Why is this important? Why should it matter to you that your school has this ranking? Why should they care one way or another? One reason might be that it serves as an objective metric of excellence. The chancellor has said, "There is no better indication of excellence than these rankings, which reflect rigorous peer review of research. The public can be confident that UCSF is pursuing its mission of discovery in finest form." A further reason lies in the "belief that research and teaching are complementary activities; that university-level teaching is difficult without the new ideas and inspiration provided by research."

Probably the most eloquent expression of the concept I've ever come across is from Henry Rosovsky, who said "[r]esearch is an expression of faith in the possibility of progress. The drive that leads scholars to study a topic . . . [is] the belief that new things can be discovered, that newer can be better, and that greater depth of understanding is achievable. Research, especially academic research, is a form of optimism about the human condition." (Rosovsky, H. The University: An Owner's Manual. New York: WW Norton, 1990.) Persons with faith in progress are more likely to possess an intellectually optimistic disposition. "[T]eacher-scholars are probably more interesting and better professors [and] less likely to present their subjects in excessively cynical or reactionary terms."

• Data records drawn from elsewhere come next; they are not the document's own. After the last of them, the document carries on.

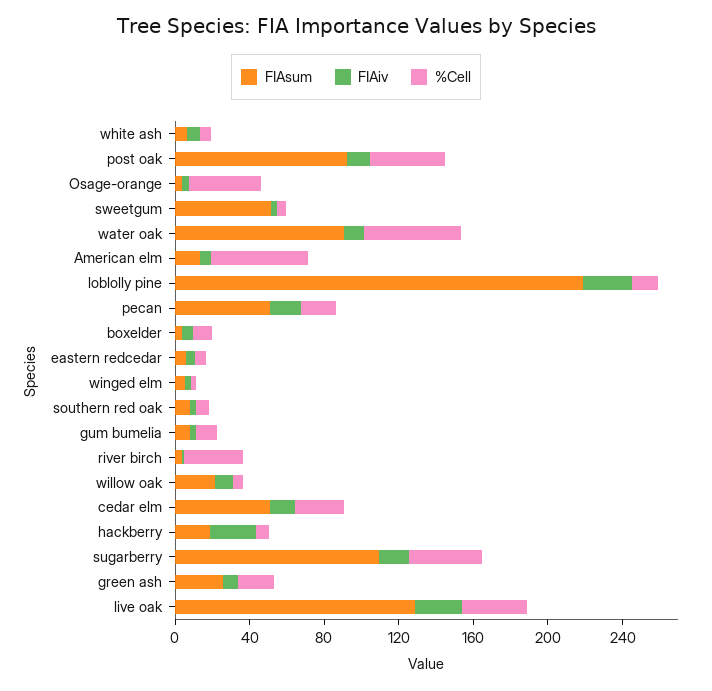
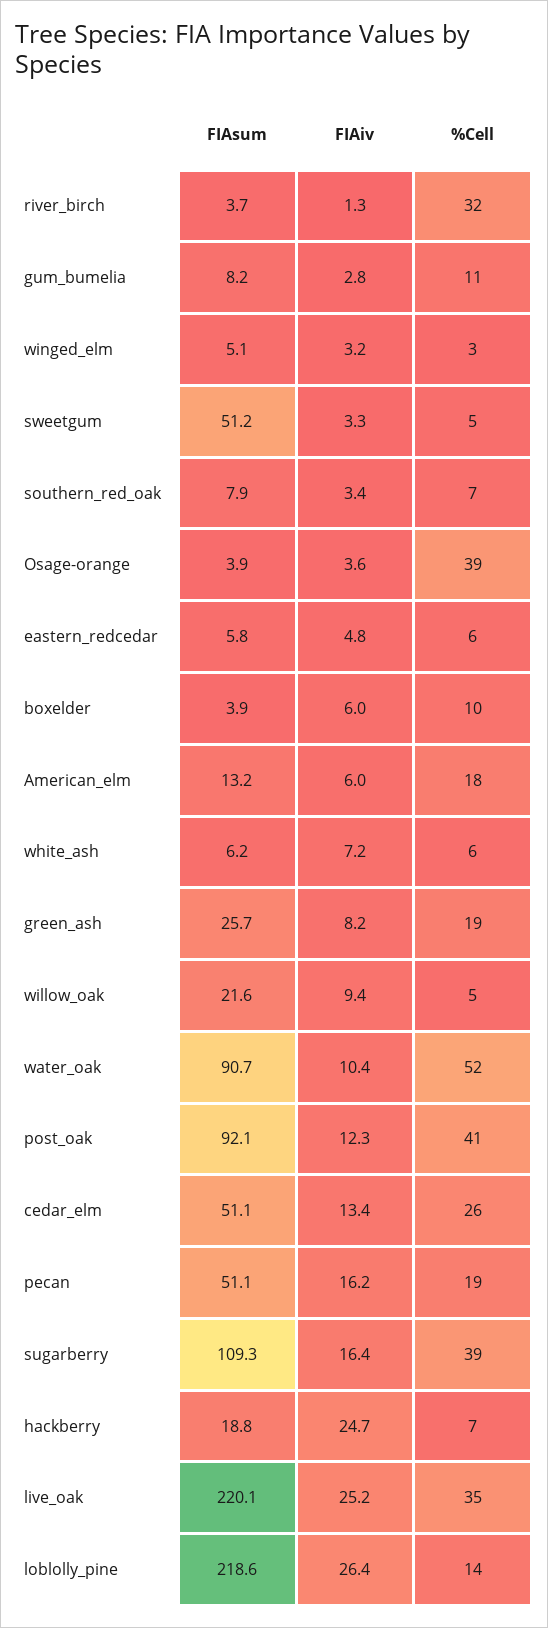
  {
    "FIAsum": {
      "white ash": 6.2,
      "post oak": 92.1,
      "Osage-orange": 3.9,
      "sweetgum": 51.2,
      "water oak": 90.7,
      "American elm": 13.2,
      "loblolly pine": 218.6,
      "pecan": 51.1,
      "boxelder": 3.9,
      "eastern redcedar": 5.8,
      "winged elm": 5.1,
      "southern red oak": 7.9,
      "gum bumelia": 8.2,
      "river birch": 3.7,
      "willow oak": 21.6,
      "cedar elm": 51.1,
      "hackberry": 18.8,
      "sugarberry": 109.3,
      "green ash": 25.7,
-     "live oak": 130
+     "live oak": 220.1
    },
    "FIAiv": {
      "white ash": 7.2,
      "post oak": 12.3,
      "Osage-orange": 3.6,
      "sweetgum": 3.3,
      "water oak": 10.4,
      "American elm": 6,
      "loblolly pine": 26.4,
      "pecan": 16.2,
      "boxelder": 6,
      "eastern redcedar": 4.8,
      "winged elm": 3.2,
      "southern red oak": 3.4,
      "gum bumelia": 2.8,
      "river birch": 1.3,
      "willow oak": 9.4,
      "cedar elm": 13.4,
      "hackberry": 24.7,
      "sugarberry": 16.4,
      "green ash": 8.2,
      "live oak": 25.2
    },
    "%Cell": {
      "white ash": 6,
      "post oak": 41,
      "Osage-orange": 39,
      "sweetgum": 5,
      "water oak": 52,
-     "American elm": 50,
+     "American elm": 18,
      "loblolly pine": 14,
      "pecan": 19,
      "boxelder": 10,
      "eastern redcedar": 6,
      "winged elm": 3,
      "southern red oak": 7,
      "gum bumelia": 11,
      "river birch": 32,
      "willow oak": 5,
      "cedar elm": 26,
      "hackberry": 7,
      "sugarberry": 39,
      "green ash": 19,
      "live oak": 35
    }
  }

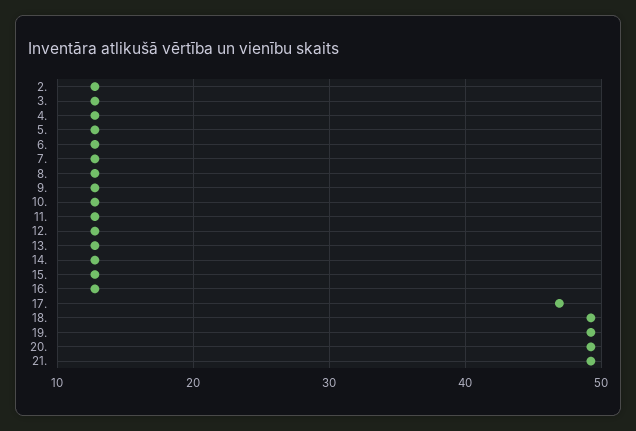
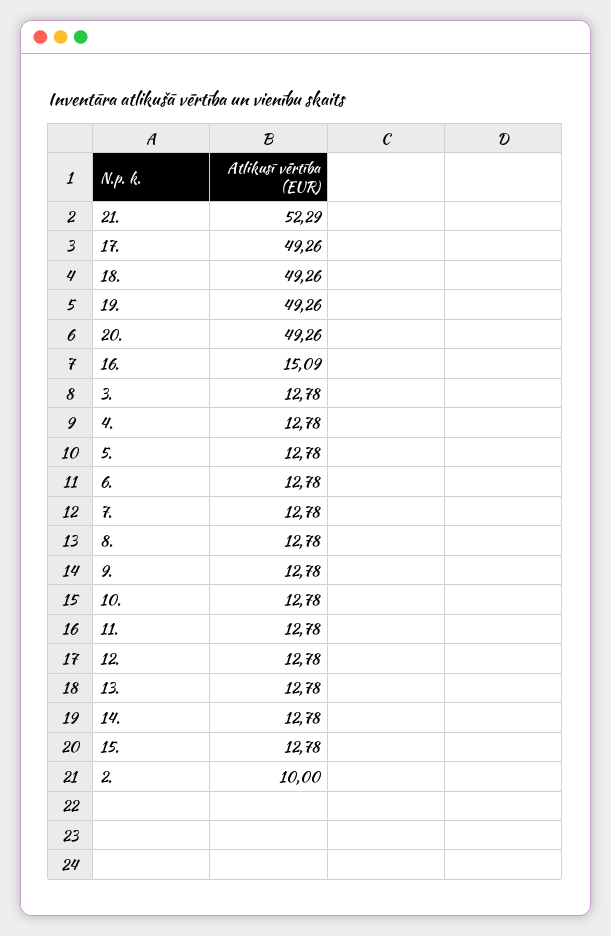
  {
-   "2.": 13,
+   "2.": 10,
    "3.": 12.78,
    "4.": 12.78,
    "5.": 12.78,
    "6.": 12.78,
    "7.": 12.78,
    "8.": 12.78,
    "9.": 12.78,
    "10.": 12.78,
    "11.": 12.78,
    "12.": 12.78,
    "13.": 12.78,
    "14.": 12.78,
    "15.": 12.78,
-   "16.": 13,
+   "16.": 15.09,
-   "17.": 47,
+   "17.": 49.26,
    "18.": 49.26,
    "19.": 49.26,
    "20.": 49.26,
-   "21.": 49
+   "21.": 52.29
  }

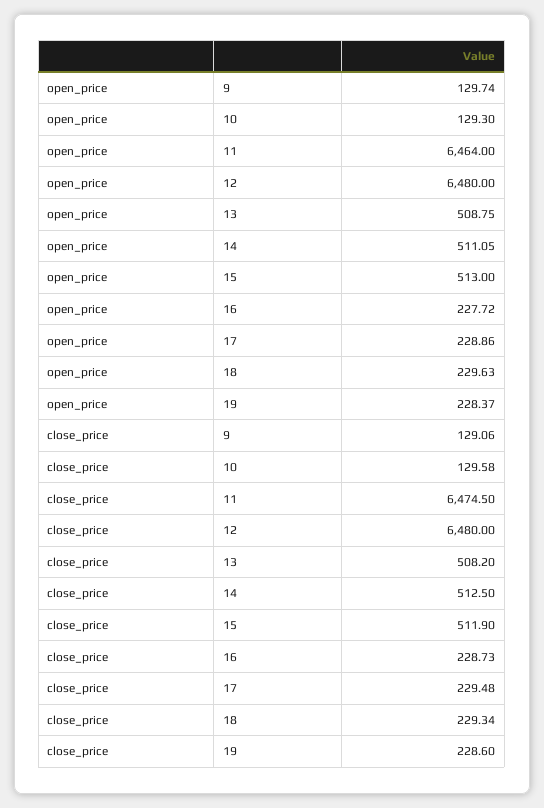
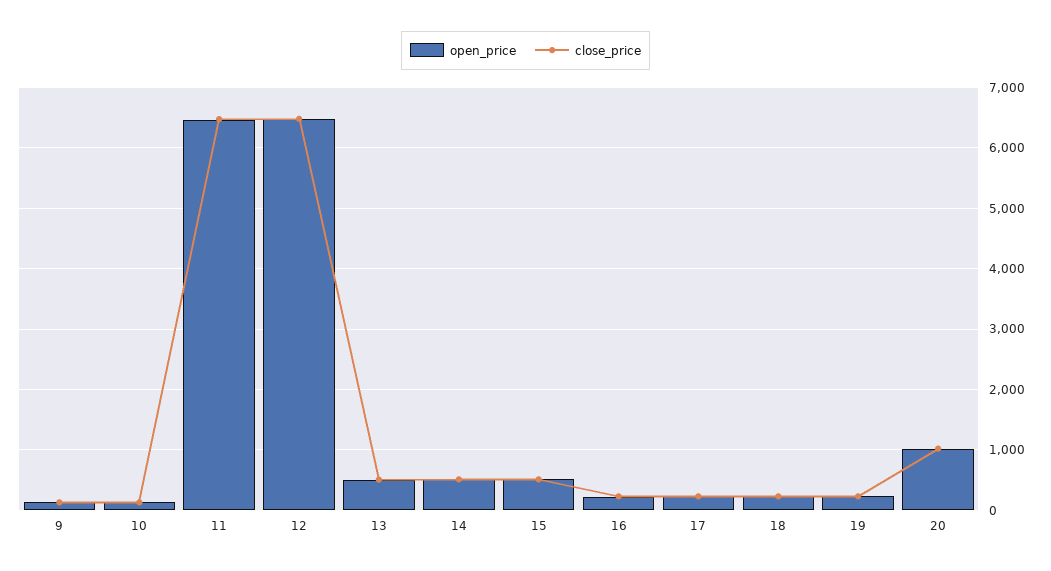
  {
    "open_price": {
      "9": 129.74,
      "10": 129.3,
      "11": 6464,
      "12": 6480,
      "13": 508.75,
      "14": 511.05,
      "15": 513,
      "16": 227.72,
      "17": 228.86,
      "18": 229.63,
-     "19": 228.37
+     "19": 228.37,
+     "20": 1000
    },
    "close_price": {
      "9": 129.06,
      "10": 129.58,
      "11": 6474.5,
      "12": 6480,
      "13": 508.2,
      "14": 512.5,
      "15": 511.9,
      "16": 228.73,
      "17": 229.48,
      "18": 229.34,
-     "19": 228.6
+     "19": 228.6,
+     "20": 1000
    }
  }

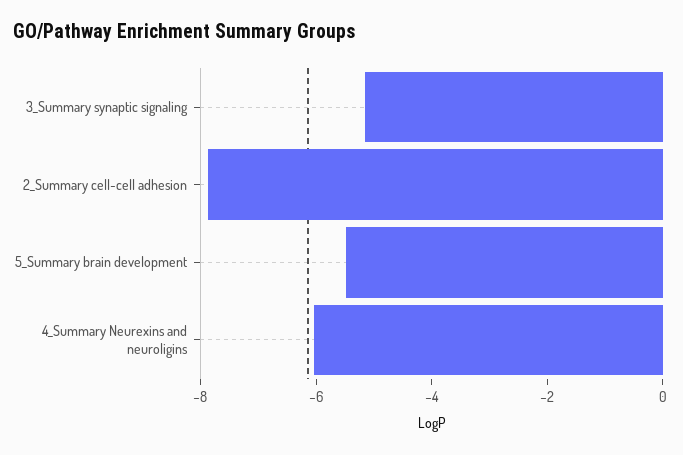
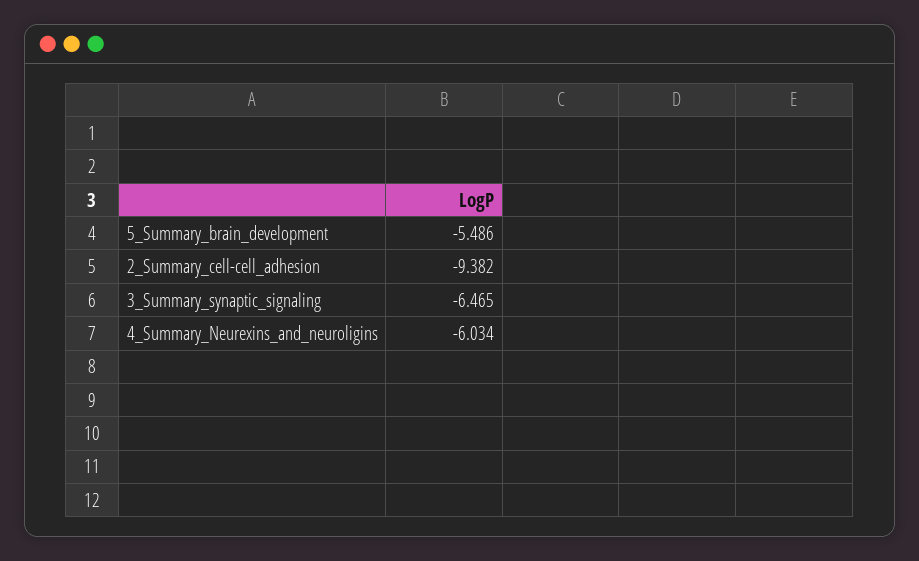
  {
-   "3_Summary synaptic signaling": -5,
+   "3_Summary synaptic signaling": -6.465,
-   "2_Summary cell-cell adhesion": -8,
+   "2_Summary cell-cell adhesion": -9.382,
    "5_Summary brain development": -5.486,
    "4_Summary Neurexins and neuroligins": -6.034
  }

The hope is that students with lively, innovative, inquiring minds will have acquired through their education the intellectual traction to judge for themselves the merits of the inevitable changes in practice that the future will bring. Doctors should not need to rely on others to do their thinking for them.

Only by becoming a man or woman of science is there any hope that the practitioner will be able to acquire and assimilate new knowledge and to adapt to the changes in practice and in the profession that the future always requires. The faculty, students, staff and graduates of the UCSF School of Dentistry clearly have much of which to be proud.